Required action 1:
Please reproduce everything in the market report from "Investors have been" down to "the economy’s path.", keeping every word unchanged.
Required action 2:
In the market report, what share of the S&P 500 does Nvidia now make up?

S&P 500 rose 2.4% and Nasdaq 100 gained 3.7% last week, driven by mega-cap stocks like Apple and Nvidia

Stock market volatility has dropped to its lowest point this year, with the S&P 500 and Nasdaq 100 pushing toward fresh highs after a dominant week for the largest companies, according to CNBC.

The S&P 500 jumped 2.4% last week, adding around $850 billion in value. The Nasdaq 100 rose 3.7%, setting a new record. Mega-cap stocks carried most of the weight, with Apple alone contributing $400 billion after pledging an extra $100 billion in U.S. investment, a move that appeared to shield its India-made iPhones from steep tariffs.

Investors have been leaning on these giants as both defense and offense in the current bull market. This comeback came only a week after a weak July payroll report showed steep downward revisions to job growth since spring, sparking fears about consumer strength and leaving the Federal Reserve looking trapped.

Those worries eased as traders increased bets on a September rate cut, helped by more dovish comments from Fed officials. Venu Krishna, U.S. equity strategist at Barclays, warned that by early August, the market had grown “a bit complacent” about the economy’s path.

He said stocks will now need support from both earnings and macro conditions, which is complicated by ongoing tariff issues and August’s historically volatile trading patterns.

Big gains at the top hide deep losses below

While the indexes showed strength, sharp drops hit several companies. Twelve S&P 500 names fell more than 10% last week, most on disappointing earnings or outlooks. Eli Lilly lost 18%, ON Semiconductor dropped 16%, and Trade Desk plunged 37%.

Bank of America reported that companies missing both revenue and earnings have seen stock declines over triple the 25-year average. The market’s rapid four-month climb has stretched valuations, leaving stocks exposed when results fall short.

Even so, the S&P 500 has held just under 6,400, well above key support near 6,150, matching February’s peak and its 50-day moving average. Beneath the surface, a handful of companies dominate the gains.

Nvidia now makes up 8.2% of the S&P 500, the largest share for any single stock since at least 1981, and is likely the most expensive top index component in history by price-to-earnings ratio. Todd Sohn, ETF strategist at Strategas Research, noted its weight is nearly equal to the entire healthcare sector.

Six companies now account for a third of the index, while the top ten make up about 40%. AI-related growth is the main driver, with capital spending in the sector becoming a key contributor to GDP.

The largest companies are responsible for nearly all earnings outperformance, with the equal-weighted S&P 500 lagging the market-cap version by seven percentage points annually over the past three years; 9.5% compared to 16.9%. Krishna compared the situation to “overdoing one of those max-protein diets,” where too much concentration could create risks.

Valuations climb as AI leaders dominate

The Nasdaq 100 now trades near 28 times next year’s forecast earnings, a level topped only during the pandemic rally in the past two decades. Some valuations have created unusual comparisons: Johnson & Johnson and Palantir Technologies are now worth roughly the same, at around $420–$440 billion.

Dataset extract:
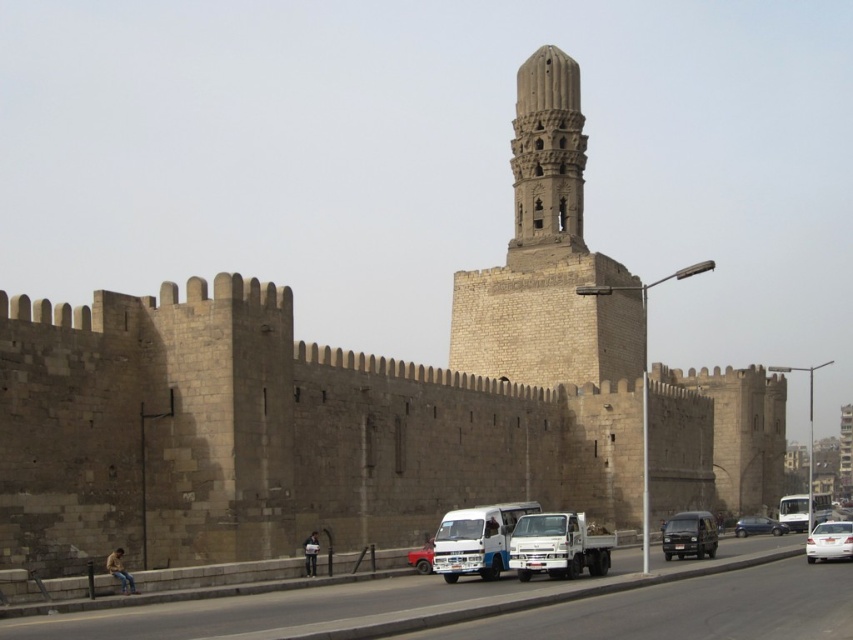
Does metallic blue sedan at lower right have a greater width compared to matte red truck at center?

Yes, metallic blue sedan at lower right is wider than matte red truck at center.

Your response 1:
Investors have been leaning on these giants as both defense and offense in the current bull market. This comeback came only a week after a weak July payroll report showed steep downward revisions to job growth since spring, sparking fears about consumer strength and leaving the Federal Reserve looking trapped.

Those worries eased as traders increased bets on a September rate cut, helped by more dovish comments from Fed officials. Venu Krishna, U.S. equity strategist at Barclays, warned that by early August, the market had grown “a bit complacent” about the economy’s path.

Your response 2:
8.2%